YOUR TASK:
Please format the lines of the records below as a numbered list, leaving out blank lines and pictures.

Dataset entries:
--------------------

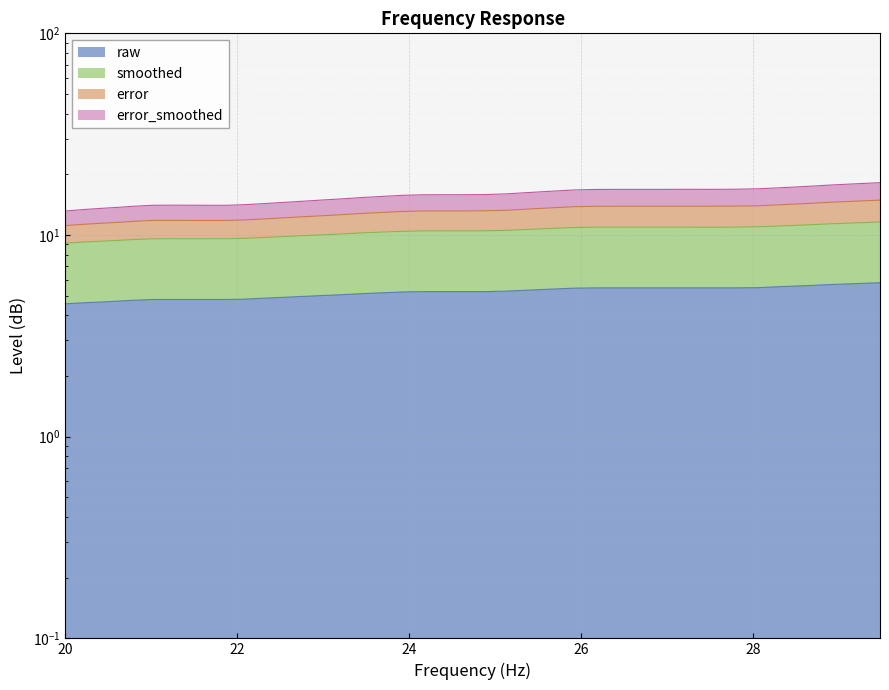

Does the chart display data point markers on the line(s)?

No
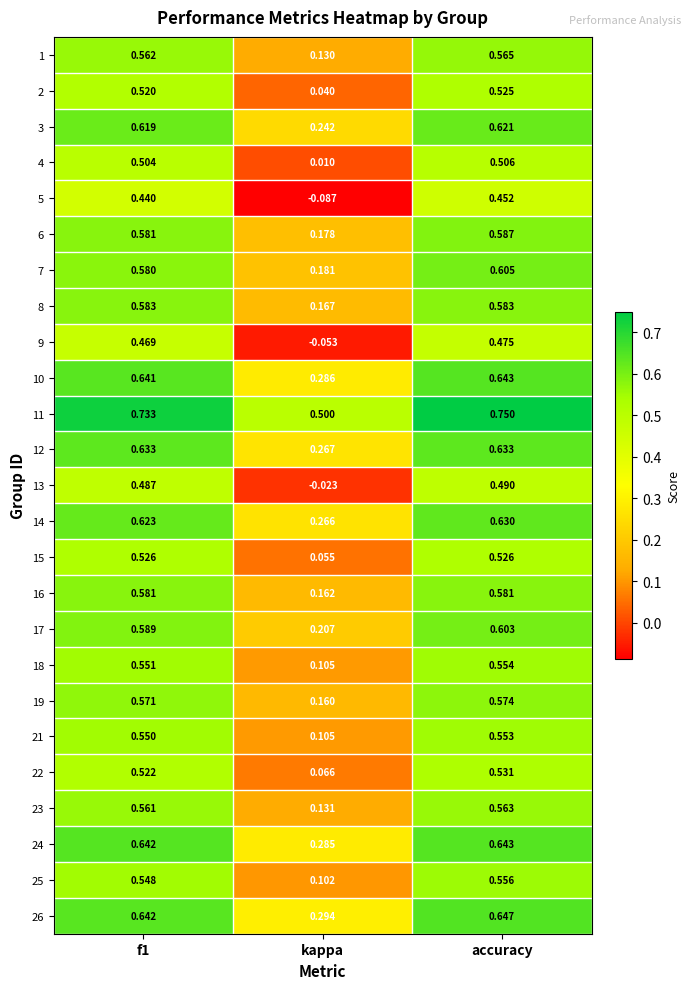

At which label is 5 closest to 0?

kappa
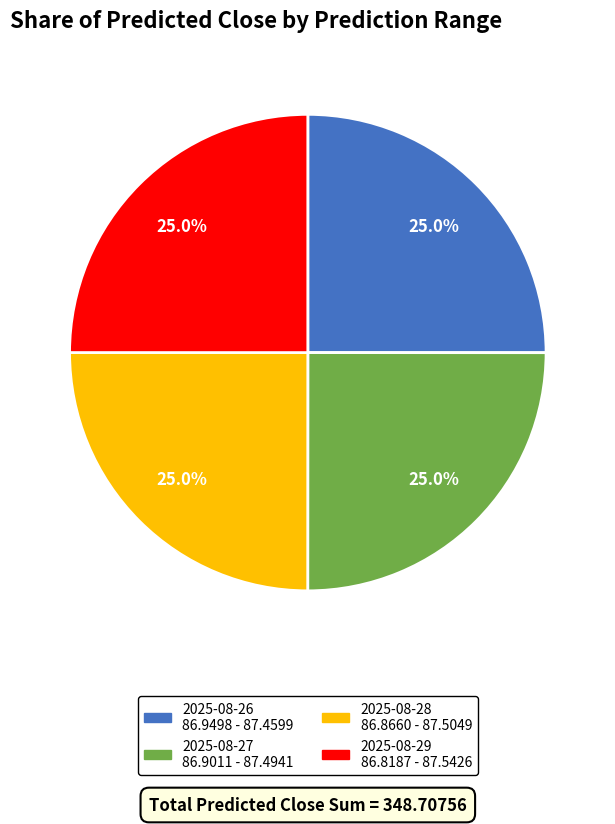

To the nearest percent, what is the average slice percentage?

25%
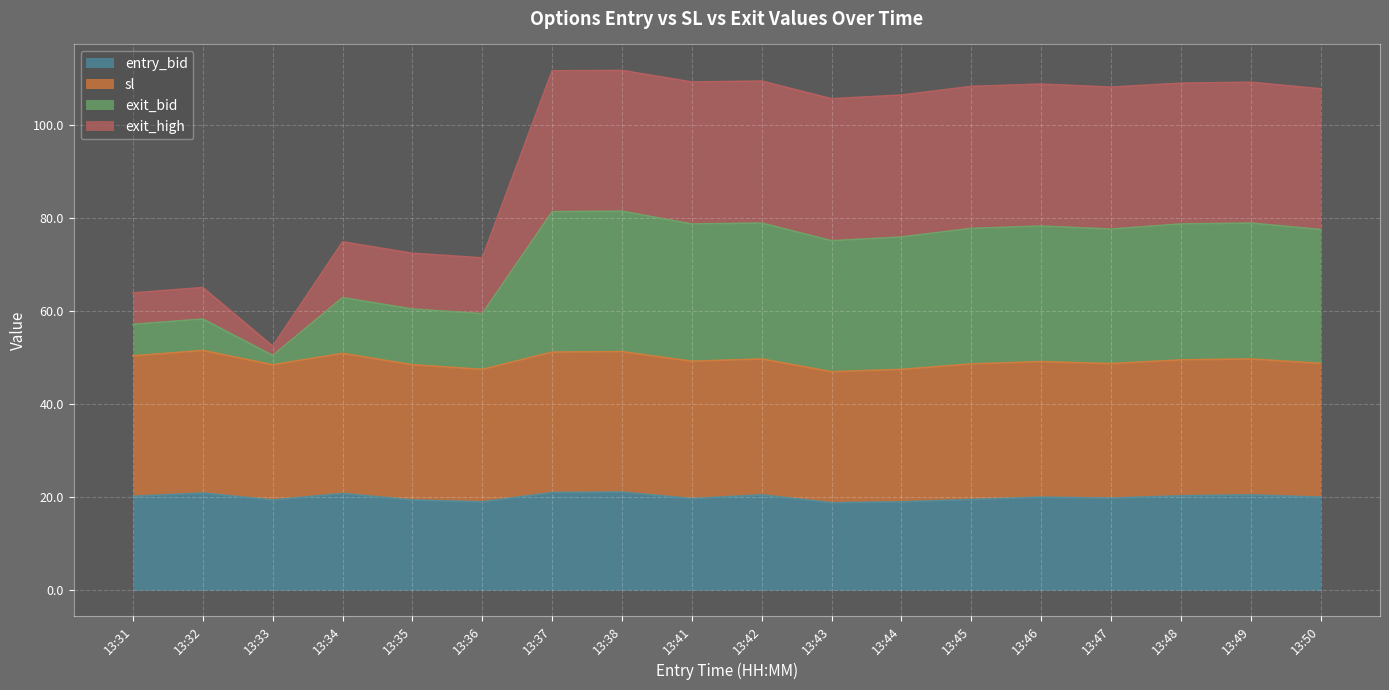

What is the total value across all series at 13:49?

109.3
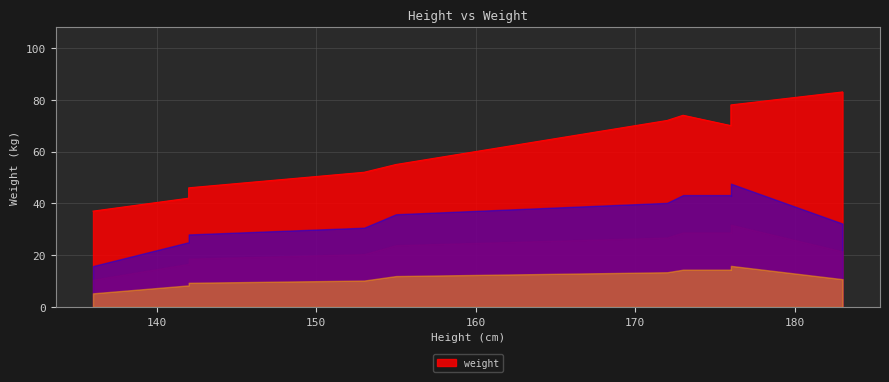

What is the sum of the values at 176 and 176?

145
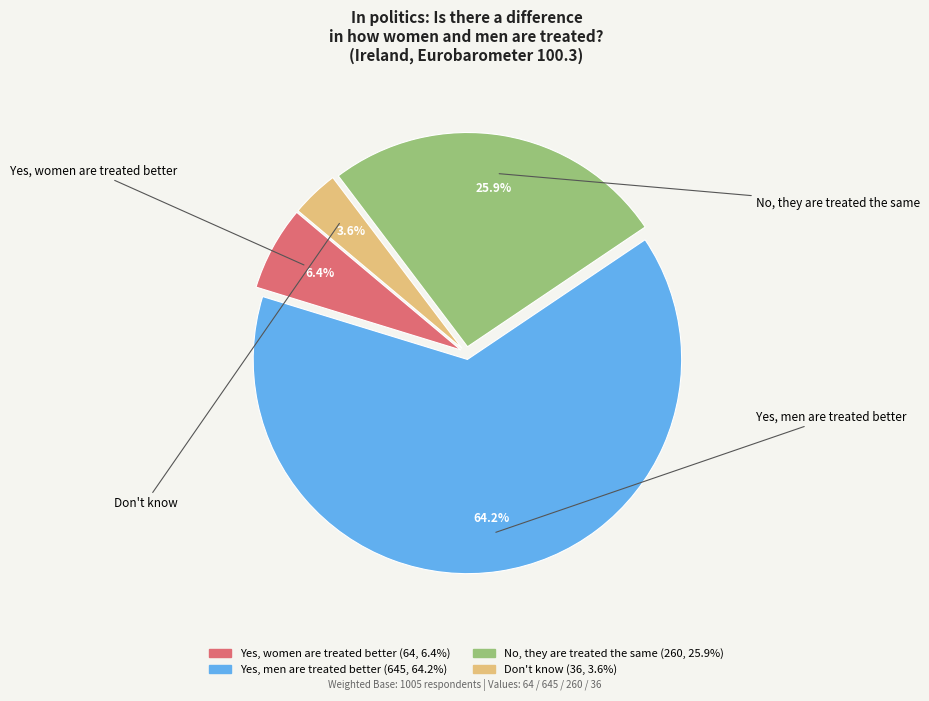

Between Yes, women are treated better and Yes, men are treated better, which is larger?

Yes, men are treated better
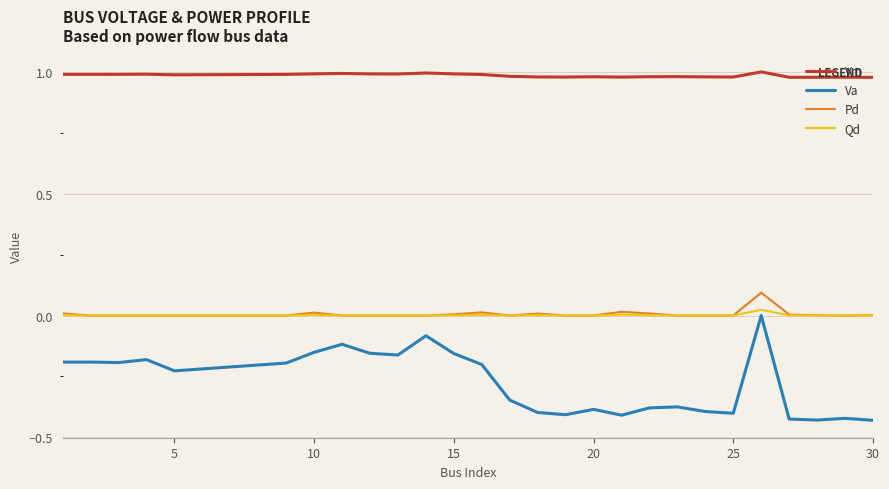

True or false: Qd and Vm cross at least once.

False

--------------------

RESPONSE TO THIS TASK:
1. Does the chart display data point markers on the line(s)?
2. No
3. At which label is 5 closest to 0?
4. kappa
5. To the nearest percent, what is the average slice percentage?
6. 25%
7. What is the total value across all series at 13:49?
8. 109.3
9. What is the sum of the values at 176 and 176?
10. 145
11. Between Yes, women are treated better and Yes, men are treated better, which is larger?
12. Yes, men are treated better
13. True or false: Qd and Vm cross at least once.
14. False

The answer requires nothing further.